| To do |
Render the entries from their start through the line containing "picture [118, 182, 1123, 748]" as a numbered list, omitting blank lines and leaving the pictures out.

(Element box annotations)
========================================
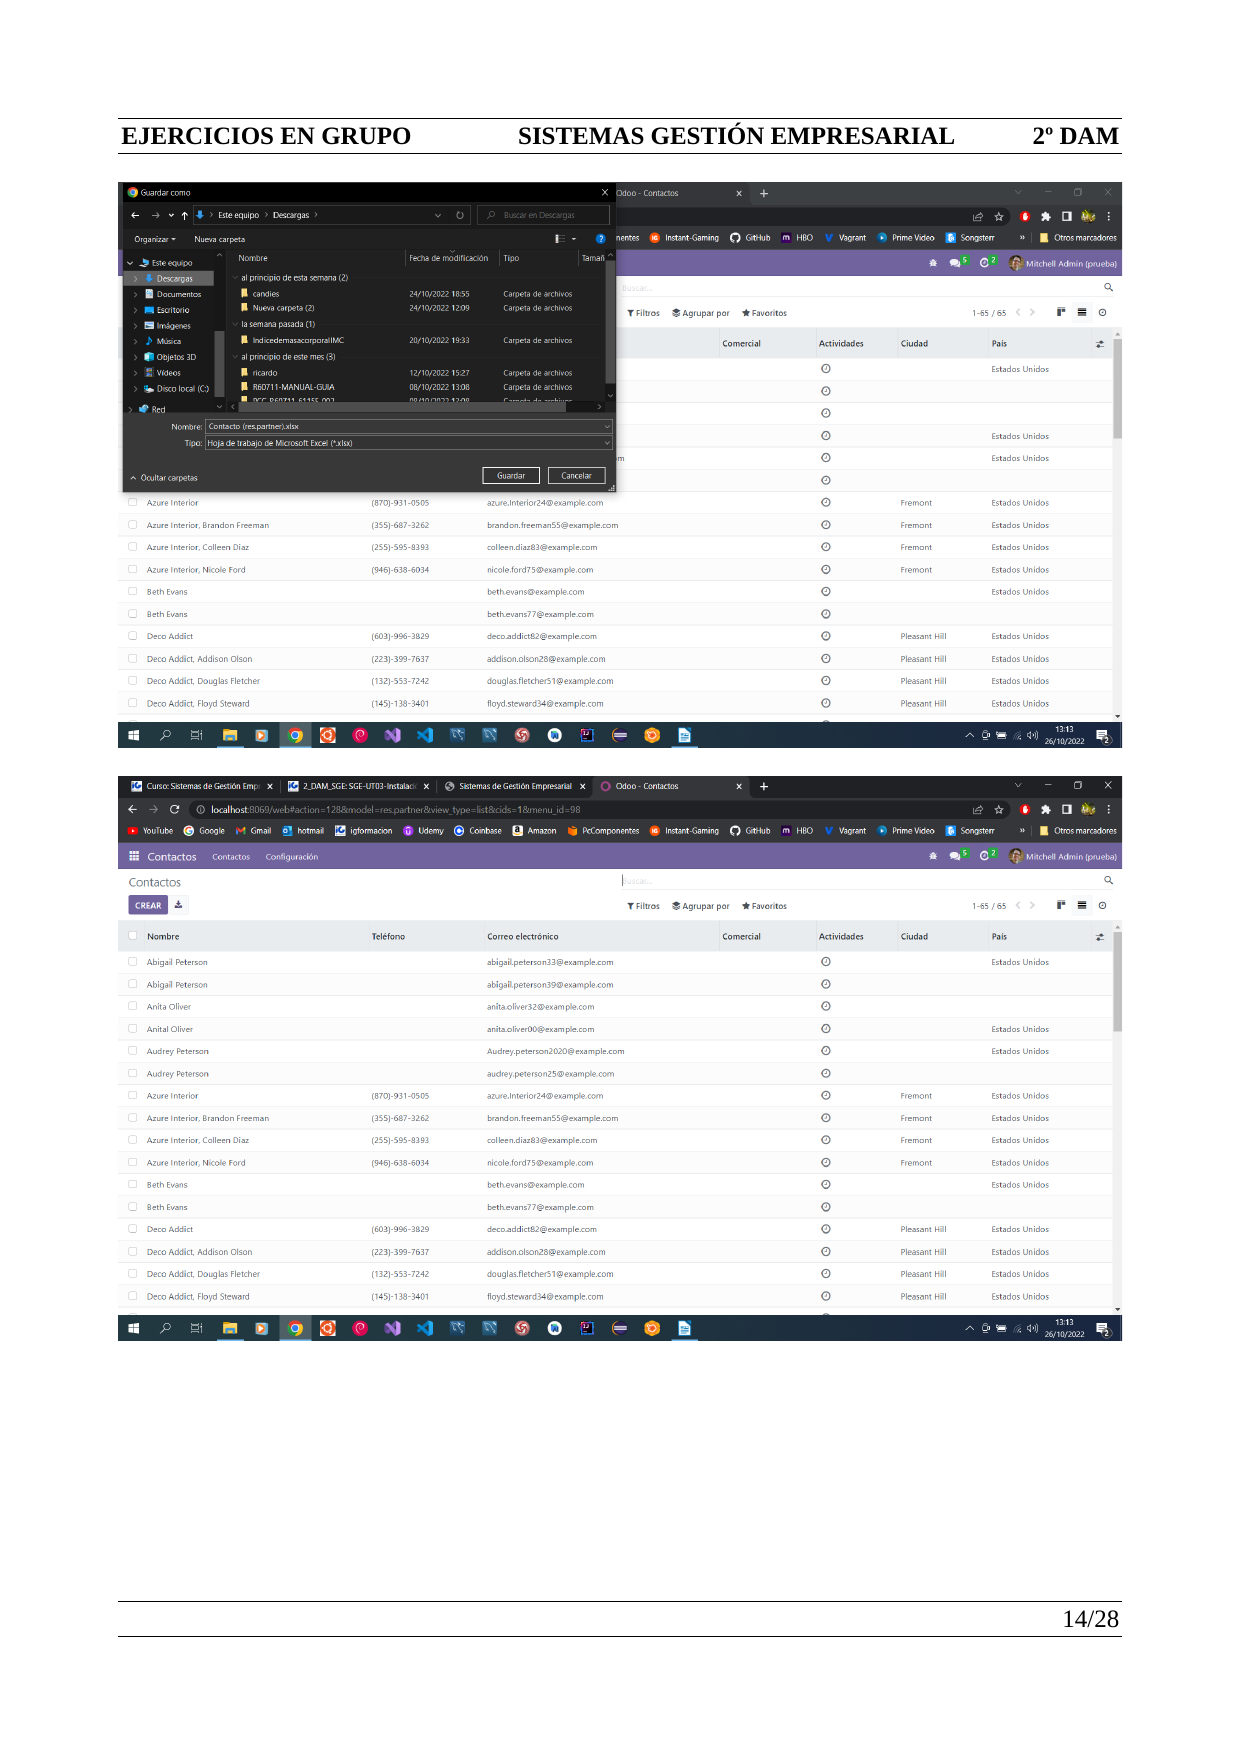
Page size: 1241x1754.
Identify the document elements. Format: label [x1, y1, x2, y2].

picture [118, 776, 1123, 1341]
picture [118, 182, 1123, 748]
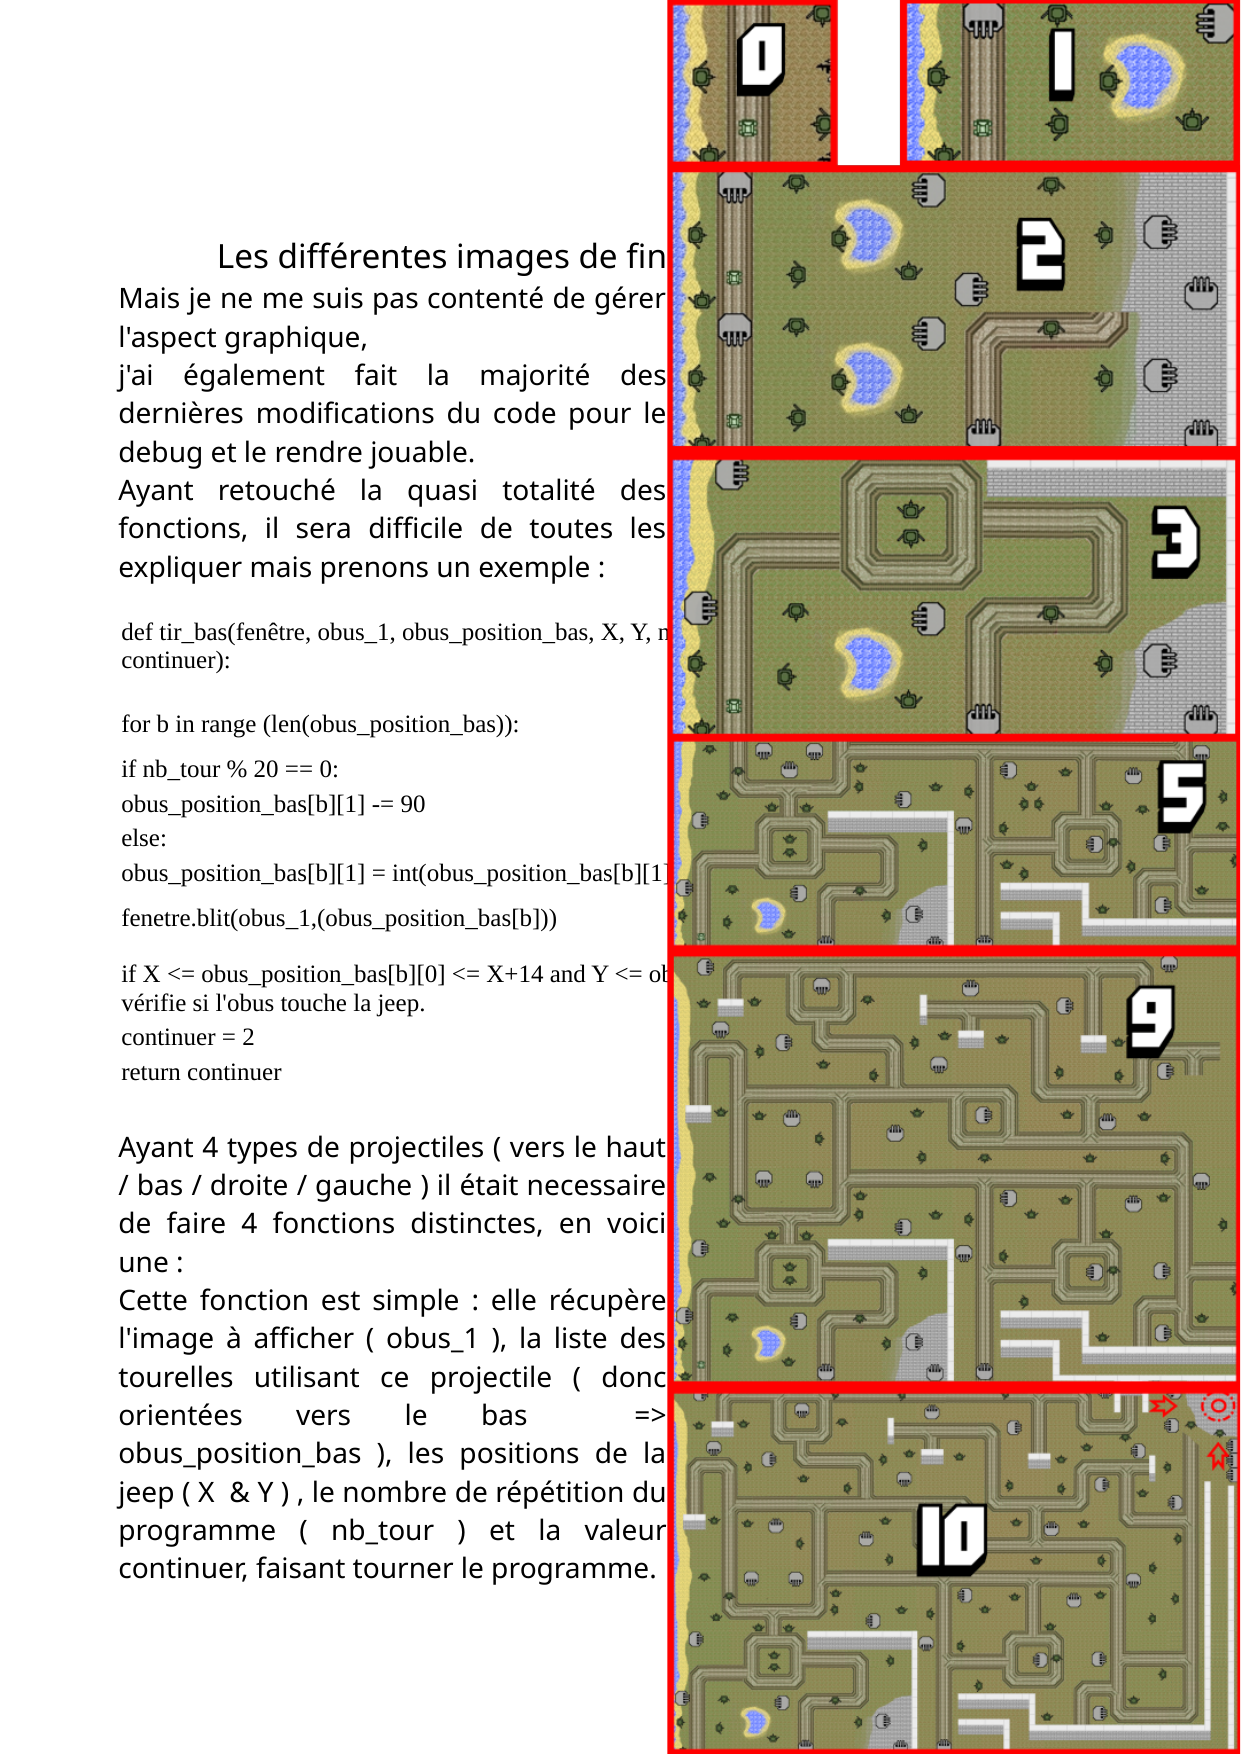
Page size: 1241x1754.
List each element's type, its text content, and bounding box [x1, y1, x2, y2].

table_cell [118, 945, 667, 956]
table_cell else: [118, 820, 667, 855]
text Les différentes images de fin [118, 233, 667, 278]
table_cell if nb_tour % 20 == 0: [118, 751, 667, 786]
table_cell continuer = 2 [118, 1019, 667, 1054]
table_cell if X <= obus_position_bas[b][0] <= X+14 and Y <= obus_position_bas[b][1] <= Y+12: # On vérifie si l'obus touche la jeep. [118, 956, 667, 1019]
table_header return continuer [118, 1054, 294, 1088]
text Ayant 4 types de projectiles ( vers le haut / bas / droite / gauche ) il était necessaire de faire 4 fonctions distinctes, en voici une : [118, 1127, 667, 1280]
table_cell [118, 741, 667, 751]
table_cell [118, 935, 667, 945]
table_cell [118, 890, 667, 900]
table_header for b in range (len(obus_position_bas)): [118, 706, 667, 741]
table_cell obus_position_bas[b][1] -= 90 [118, 786, 667, 820]
picture [667, 0, 1241, 1754]
text Ayant retouché la quasi totalité des fonctions, il sera difficile de toutes les expliquer mais prenons un exemple : [118, 470, 667, 585]
text Mais je ne me suis pas contenté de gérer l'aspect graphique, [118, 278, 667, 355]
table_cell fenetre.blit(obus_1,(obus_position_bas[b])) [118, 900, 667, 935]
table_cell obus_position_bas[b][1] = int(obus_position_bas[b][1]) + 5 [118, 855, 667, 889]
text Cette fonction est simple : elle récupère l'image à afficher ( obus_1 ), la liste des tourelles utilisant ce projectile ( donc orientées vers le bas => obus_position_bas ), les positions de la jeep ( X & Y ) , le nombre de répétition du programme ( nb_tour ) et la valeur continuer, faisant tourner le programme. [118, 1280, 667, 1587]
text j'ai également fait la majorité des dernières modifications du code pour le debug et le rendre jouable. [118, 355, 667, 470]
table_header def tir_bas(fenêtre, obus_1, obus_position_bas, X, Y, nb_tour, continuer): [118, 614, 667, 706]
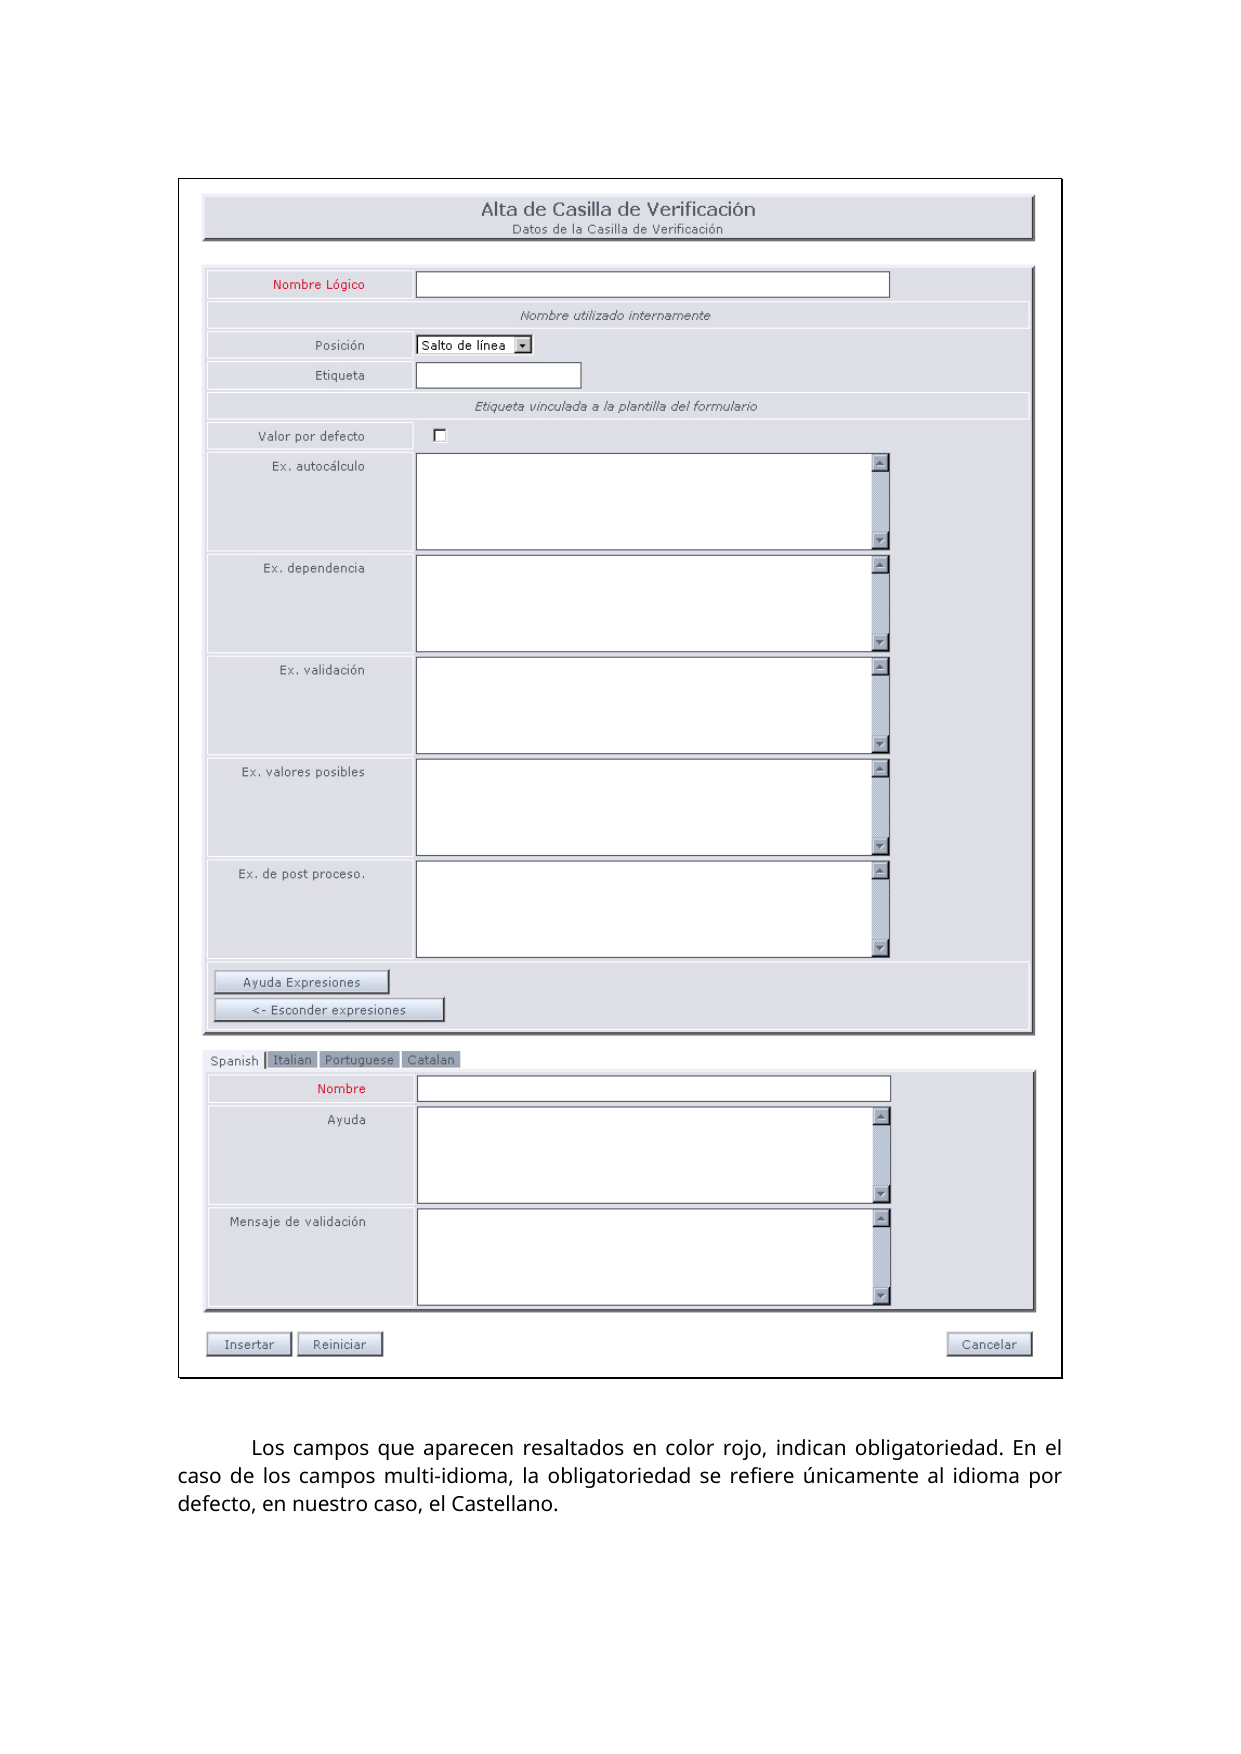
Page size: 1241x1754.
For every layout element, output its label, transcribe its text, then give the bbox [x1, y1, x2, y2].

picture [194, 186, 1046, 1369]
text Los campos que aparecen resaltados en color rojo, indican obligatoriedad. En el caso de los campos multi-idioma, la obligatoriedad se refiere únicamente al idioma por defecto, en nuestro caso, el Castellano. [177, 1433, 1063, 1518]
========================================
| Solution to this exercise |
1. Page size: 1241x1754.
2. Identify the document elements. Format: label [x1, y1, x2, y2].
3. picture [118, 776, 1123, 1341]
4. picture [118, 182, 1123, 748]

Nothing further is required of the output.